The response should repeat word for word every line below from the one with "- 💬 Ask me about" to the one with "My [old folio](https://barklim.github.io/)", inclusive, and nothing else; leave pictures out.

(DATA EXTRACTS)

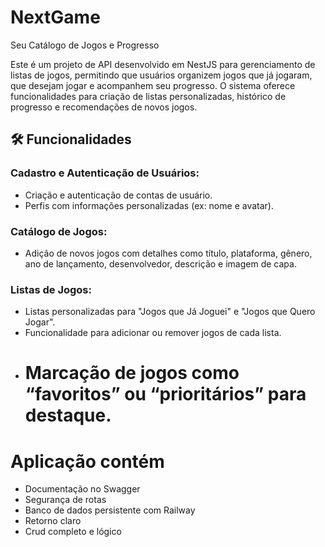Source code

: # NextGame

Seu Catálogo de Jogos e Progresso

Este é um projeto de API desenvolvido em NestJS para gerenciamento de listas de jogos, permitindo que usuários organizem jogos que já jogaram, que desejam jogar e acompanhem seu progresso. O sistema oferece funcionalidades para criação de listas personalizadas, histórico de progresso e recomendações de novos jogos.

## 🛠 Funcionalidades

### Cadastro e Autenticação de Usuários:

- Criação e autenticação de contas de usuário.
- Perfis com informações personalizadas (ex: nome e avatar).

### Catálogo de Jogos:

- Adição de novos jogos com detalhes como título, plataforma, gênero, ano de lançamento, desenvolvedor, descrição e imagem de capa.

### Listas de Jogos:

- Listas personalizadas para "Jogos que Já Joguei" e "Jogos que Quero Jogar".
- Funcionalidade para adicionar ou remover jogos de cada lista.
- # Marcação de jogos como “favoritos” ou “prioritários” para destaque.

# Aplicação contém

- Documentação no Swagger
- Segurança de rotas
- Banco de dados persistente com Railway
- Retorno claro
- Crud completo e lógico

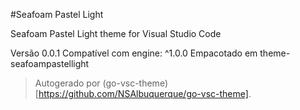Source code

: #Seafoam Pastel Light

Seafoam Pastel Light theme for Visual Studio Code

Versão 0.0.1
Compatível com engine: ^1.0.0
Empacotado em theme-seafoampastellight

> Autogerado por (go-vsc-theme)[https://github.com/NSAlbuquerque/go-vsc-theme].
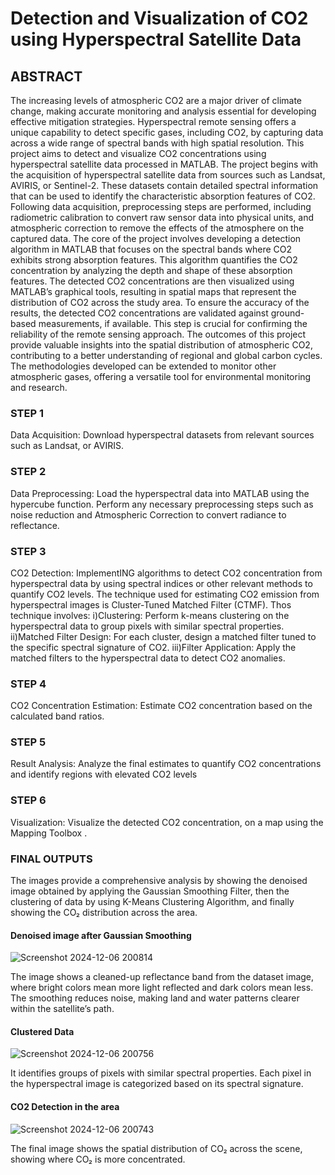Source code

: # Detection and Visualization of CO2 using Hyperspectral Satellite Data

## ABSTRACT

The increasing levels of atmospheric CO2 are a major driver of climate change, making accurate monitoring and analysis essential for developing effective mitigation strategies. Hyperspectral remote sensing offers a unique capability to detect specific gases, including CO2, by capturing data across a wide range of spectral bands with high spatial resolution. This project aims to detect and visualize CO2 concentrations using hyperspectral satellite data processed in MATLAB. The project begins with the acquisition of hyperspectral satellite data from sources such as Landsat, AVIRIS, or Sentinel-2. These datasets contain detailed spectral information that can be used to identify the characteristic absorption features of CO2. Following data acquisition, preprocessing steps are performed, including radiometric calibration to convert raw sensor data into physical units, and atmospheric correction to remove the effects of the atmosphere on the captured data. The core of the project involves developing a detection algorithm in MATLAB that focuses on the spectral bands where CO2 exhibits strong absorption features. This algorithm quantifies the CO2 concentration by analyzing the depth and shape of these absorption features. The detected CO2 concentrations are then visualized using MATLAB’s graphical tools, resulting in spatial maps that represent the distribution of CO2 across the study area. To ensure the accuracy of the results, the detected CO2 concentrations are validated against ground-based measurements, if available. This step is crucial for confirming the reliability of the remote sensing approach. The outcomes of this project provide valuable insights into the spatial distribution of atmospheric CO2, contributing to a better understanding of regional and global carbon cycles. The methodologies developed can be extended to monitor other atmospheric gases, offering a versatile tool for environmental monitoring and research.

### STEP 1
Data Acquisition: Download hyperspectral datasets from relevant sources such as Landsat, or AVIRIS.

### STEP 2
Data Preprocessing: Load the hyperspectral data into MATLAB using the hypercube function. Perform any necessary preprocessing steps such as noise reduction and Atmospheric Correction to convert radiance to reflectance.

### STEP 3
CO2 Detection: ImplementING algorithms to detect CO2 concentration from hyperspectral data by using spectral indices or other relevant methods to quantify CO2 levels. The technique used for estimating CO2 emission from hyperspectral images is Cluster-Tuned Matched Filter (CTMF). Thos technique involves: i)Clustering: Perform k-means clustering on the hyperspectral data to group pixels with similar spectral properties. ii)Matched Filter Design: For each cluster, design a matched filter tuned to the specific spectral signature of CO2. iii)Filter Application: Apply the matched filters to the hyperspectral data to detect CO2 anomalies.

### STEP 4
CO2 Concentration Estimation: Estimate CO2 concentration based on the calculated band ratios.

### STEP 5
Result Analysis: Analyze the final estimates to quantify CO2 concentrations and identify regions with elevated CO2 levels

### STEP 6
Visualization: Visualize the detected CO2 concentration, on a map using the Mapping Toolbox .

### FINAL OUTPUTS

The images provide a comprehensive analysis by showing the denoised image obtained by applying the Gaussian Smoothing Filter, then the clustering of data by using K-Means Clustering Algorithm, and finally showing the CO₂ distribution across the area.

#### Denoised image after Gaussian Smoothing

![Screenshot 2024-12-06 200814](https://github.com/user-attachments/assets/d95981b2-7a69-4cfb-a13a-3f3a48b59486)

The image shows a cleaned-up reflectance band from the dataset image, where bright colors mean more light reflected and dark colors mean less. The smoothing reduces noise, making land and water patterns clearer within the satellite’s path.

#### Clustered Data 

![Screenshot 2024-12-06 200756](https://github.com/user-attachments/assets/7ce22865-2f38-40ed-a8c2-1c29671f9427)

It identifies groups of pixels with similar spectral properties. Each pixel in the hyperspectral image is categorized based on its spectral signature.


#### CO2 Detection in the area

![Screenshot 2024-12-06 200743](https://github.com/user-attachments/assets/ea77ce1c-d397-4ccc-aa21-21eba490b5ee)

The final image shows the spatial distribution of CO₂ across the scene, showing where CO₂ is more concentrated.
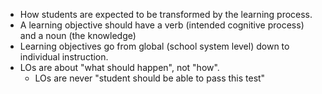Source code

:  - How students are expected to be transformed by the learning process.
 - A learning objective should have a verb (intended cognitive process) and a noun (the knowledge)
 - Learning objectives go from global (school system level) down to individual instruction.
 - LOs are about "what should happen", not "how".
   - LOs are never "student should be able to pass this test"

(End DATA EXTRACTS)
(DATA EXTRACTS)

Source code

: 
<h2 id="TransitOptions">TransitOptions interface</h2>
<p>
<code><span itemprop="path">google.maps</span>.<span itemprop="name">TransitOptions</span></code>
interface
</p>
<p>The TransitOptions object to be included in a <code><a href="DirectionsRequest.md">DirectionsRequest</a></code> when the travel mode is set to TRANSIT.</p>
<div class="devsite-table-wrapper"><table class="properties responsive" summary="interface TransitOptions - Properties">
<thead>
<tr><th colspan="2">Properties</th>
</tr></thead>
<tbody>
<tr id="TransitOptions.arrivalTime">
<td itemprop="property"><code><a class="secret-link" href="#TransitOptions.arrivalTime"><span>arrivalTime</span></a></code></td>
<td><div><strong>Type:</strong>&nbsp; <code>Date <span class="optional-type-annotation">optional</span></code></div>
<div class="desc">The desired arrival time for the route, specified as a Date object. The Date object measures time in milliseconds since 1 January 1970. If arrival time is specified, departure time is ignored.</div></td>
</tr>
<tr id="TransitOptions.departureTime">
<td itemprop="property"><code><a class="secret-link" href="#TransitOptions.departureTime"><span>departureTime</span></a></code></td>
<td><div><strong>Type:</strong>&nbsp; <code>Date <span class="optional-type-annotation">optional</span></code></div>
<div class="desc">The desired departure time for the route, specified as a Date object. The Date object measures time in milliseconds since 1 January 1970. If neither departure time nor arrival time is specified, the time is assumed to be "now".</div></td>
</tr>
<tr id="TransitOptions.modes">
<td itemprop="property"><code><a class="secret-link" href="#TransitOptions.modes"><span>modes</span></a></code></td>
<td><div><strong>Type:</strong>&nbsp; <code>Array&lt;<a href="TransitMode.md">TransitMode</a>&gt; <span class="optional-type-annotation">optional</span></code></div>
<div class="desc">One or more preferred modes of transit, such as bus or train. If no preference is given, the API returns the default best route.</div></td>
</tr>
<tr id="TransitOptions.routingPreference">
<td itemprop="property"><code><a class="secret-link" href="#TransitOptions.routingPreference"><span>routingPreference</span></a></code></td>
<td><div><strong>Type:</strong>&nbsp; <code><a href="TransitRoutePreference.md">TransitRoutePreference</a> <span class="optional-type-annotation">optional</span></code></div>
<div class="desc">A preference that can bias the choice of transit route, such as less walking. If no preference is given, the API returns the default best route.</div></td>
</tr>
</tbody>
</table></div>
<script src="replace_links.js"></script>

(End DATA EXTRACTS)
(DATA EXTRACTS)

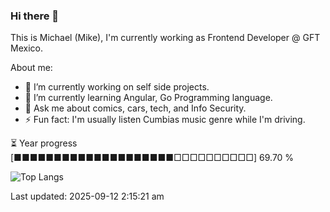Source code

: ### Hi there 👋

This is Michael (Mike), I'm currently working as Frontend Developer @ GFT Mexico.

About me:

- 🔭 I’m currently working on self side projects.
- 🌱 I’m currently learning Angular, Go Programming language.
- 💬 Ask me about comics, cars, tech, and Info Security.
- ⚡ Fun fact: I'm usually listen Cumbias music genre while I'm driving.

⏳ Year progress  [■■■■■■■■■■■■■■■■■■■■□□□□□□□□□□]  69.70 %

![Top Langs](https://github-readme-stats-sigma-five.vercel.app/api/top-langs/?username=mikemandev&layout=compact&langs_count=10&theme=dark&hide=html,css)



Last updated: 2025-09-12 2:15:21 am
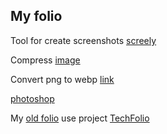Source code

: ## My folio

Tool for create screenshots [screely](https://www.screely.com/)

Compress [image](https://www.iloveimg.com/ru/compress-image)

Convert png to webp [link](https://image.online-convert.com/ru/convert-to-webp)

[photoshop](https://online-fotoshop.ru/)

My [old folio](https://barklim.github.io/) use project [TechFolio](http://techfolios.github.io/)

(End DATA EXTRACTS)

→ **OUTPUT**
- 💬 Ask me about comics, cars, tech, and Info Security.
- ⚡ Fun fact: I'm usually listen Cumbias music genre while I'm driving.

⏳ Year progress  [■■■■■■■■■■■■■■■■■■■■□□□□□□□□□□]  69.70 %

![Top Langs](https://github-readme-stats-sigma-five.vercel.app/api/top-langs/?username=mikemandev&layout=compact&langs_count=10&theme=dark&hide=html,css)



Last updated: 2025-09-12 2:15:21 am
Source code

: ## My folio

Tool for create screenshots [screely](https://www.screely.com/)

Compress [image](https://www.iloveimg.com/ru/compress-image)

Convert png to webp [link](https://image.online-convert.com/ru/convert-to-webp)

[photoshop](https://online-fotoshop.ru/)

My [old folio](https://barklim.github.io/) use project [TechFolio](http://techfolios.github.io/)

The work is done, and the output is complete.